── Given text

The Construction segment performs various construction projects with a large portion of the work focused on new construction and 
improvement of streets, roads, highways, bridges, site work, underground, power-related facilities, utilities and other infrastructure 
projects. These projects are typically bid-build projects completed within two years with a contract value of less than $75 million.

The Large Project Construction segment focuses on large, complex infrastructure projects which typically have a longer duration 
than our Construction segment work. These projects include major highways, mass transit facilities, bridges, tunnels, waterway 
locks and dams, pipelines, canals, power-related facilities, utilities and airport infrastructure. This segment primarily includes bid-
build, design-build, construction management/general contractor contracts, together with various contract methods relating to 
Public Private Partnerships, generally with contract values in excess of $75 million.

────

_Exercise requirements_.
(a) In the passage describing the two construction segments, within what time frame are Construction segment projects typically completed?
(b) List every contract type that the construction segments passage says the Large Project Construction segment primarily includes.
(c) Resume the construction segments passage, writing on from its last sentence.

── Data shown

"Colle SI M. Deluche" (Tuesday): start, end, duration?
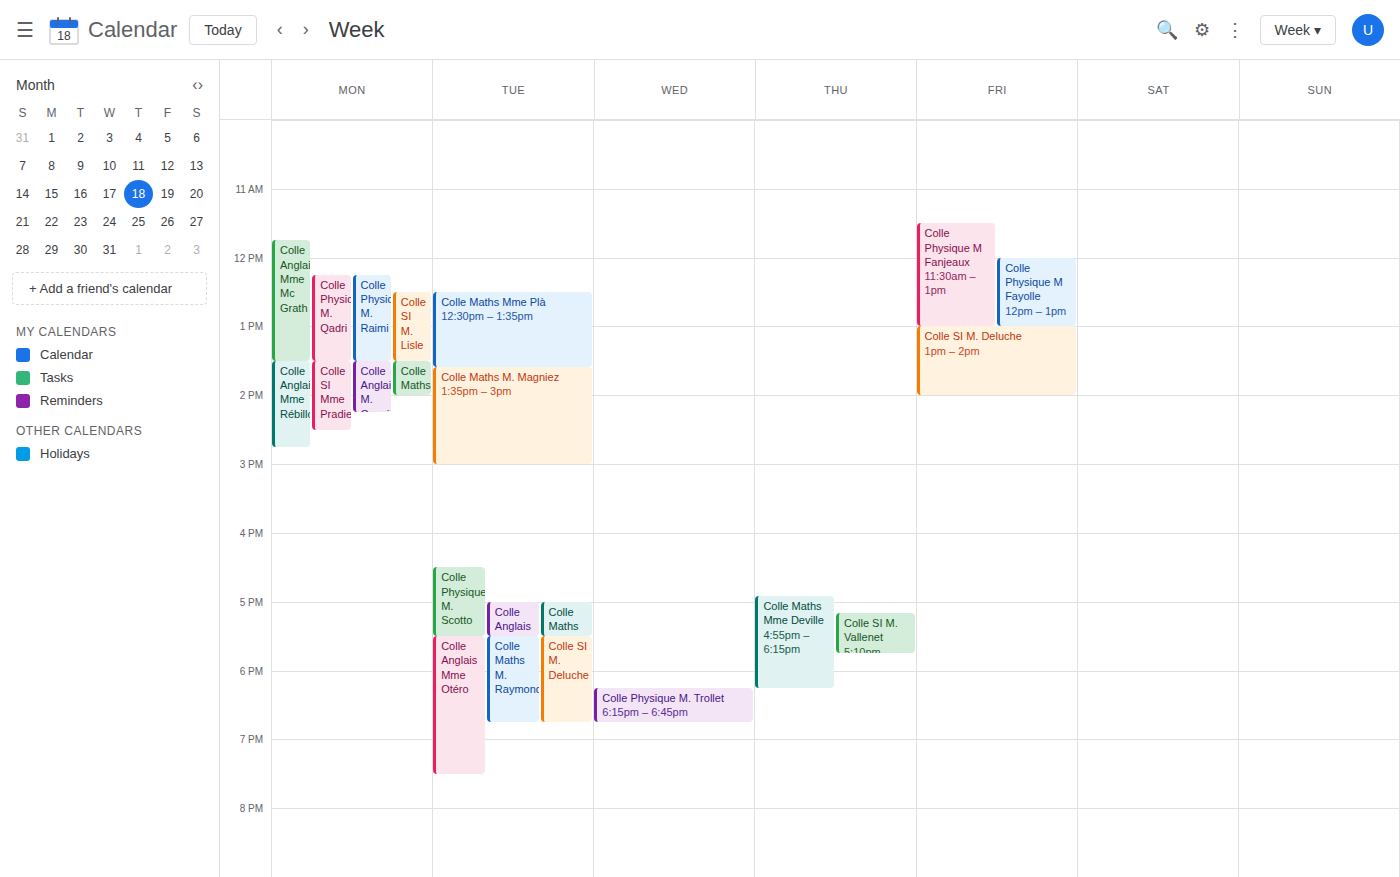
5:30 PM to 6:45 PM, 1 hour 15 minutes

────

_Results by task_.
(a) Within two years.

(b) Bid-build; design-build; construction management/general contractor; various contract methods relating to Public Private Partnerships.

(c)
The Construction Materials segment mines and processes aggregates and operates plants that produce construction materials 
for internal use and for sale to third parties. In addition, the Construction Materials segment includes real estate investment activity 
that was not material for any of the periods presented. 

The accounting policies of the segments are the same as those described in the Summary of Significant Accounting Policies (see 
Note 1). We evaluate segment performance based on gross profit or loss, and do not include selling, general and administrative 
expenses or non-operating income or expense. Segment assets include property and equipment, intangibles, goodwill, inventory 
and equity in construction joint ventures.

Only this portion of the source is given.